SUPPLIED RECORDS: Begin

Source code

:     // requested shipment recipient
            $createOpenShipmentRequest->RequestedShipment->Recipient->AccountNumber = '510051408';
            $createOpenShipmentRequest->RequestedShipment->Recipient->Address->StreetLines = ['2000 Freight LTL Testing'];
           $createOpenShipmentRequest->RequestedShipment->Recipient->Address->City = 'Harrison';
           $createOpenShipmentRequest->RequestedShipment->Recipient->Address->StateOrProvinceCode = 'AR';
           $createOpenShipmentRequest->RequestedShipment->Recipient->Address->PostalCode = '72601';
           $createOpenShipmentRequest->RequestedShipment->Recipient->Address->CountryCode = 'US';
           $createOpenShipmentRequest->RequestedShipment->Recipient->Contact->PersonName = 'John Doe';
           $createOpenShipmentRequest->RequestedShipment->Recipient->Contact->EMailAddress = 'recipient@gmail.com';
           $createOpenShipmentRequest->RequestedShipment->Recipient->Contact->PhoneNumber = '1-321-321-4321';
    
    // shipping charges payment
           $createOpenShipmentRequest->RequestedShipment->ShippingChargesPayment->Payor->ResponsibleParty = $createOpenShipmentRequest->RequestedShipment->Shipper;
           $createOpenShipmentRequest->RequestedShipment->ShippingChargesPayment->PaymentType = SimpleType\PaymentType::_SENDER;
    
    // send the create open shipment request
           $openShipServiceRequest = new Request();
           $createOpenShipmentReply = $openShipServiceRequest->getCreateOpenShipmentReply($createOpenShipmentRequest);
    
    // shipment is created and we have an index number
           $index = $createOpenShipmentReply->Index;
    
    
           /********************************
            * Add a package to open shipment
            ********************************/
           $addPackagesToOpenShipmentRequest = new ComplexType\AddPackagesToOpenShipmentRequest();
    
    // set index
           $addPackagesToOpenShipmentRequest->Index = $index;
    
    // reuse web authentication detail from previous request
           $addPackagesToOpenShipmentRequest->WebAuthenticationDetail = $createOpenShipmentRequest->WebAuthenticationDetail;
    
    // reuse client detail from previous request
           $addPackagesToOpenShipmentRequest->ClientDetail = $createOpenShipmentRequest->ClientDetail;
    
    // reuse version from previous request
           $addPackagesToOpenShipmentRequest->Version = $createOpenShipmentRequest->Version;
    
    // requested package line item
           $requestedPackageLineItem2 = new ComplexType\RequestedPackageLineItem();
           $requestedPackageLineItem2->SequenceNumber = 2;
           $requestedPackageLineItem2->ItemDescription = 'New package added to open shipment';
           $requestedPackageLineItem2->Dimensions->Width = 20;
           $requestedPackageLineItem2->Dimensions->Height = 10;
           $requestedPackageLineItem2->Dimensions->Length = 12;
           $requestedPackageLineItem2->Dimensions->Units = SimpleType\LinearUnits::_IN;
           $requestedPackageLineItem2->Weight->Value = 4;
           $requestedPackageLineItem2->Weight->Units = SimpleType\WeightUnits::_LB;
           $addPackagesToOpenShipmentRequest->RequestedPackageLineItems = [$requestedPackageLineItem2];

SUPPLIED RECORDS: End

EXERCISE DETAILS: What lines of the data contain the string "Units"? List them.

EXPECTED OUTPUT:
           $requestedPackageLineItem2->Dimensions->Units = SimpleType\LinearUnits::_IN;
           $requestedPackageLineItem2->Weight->Units = SimpleType\WeightUnits::_LB;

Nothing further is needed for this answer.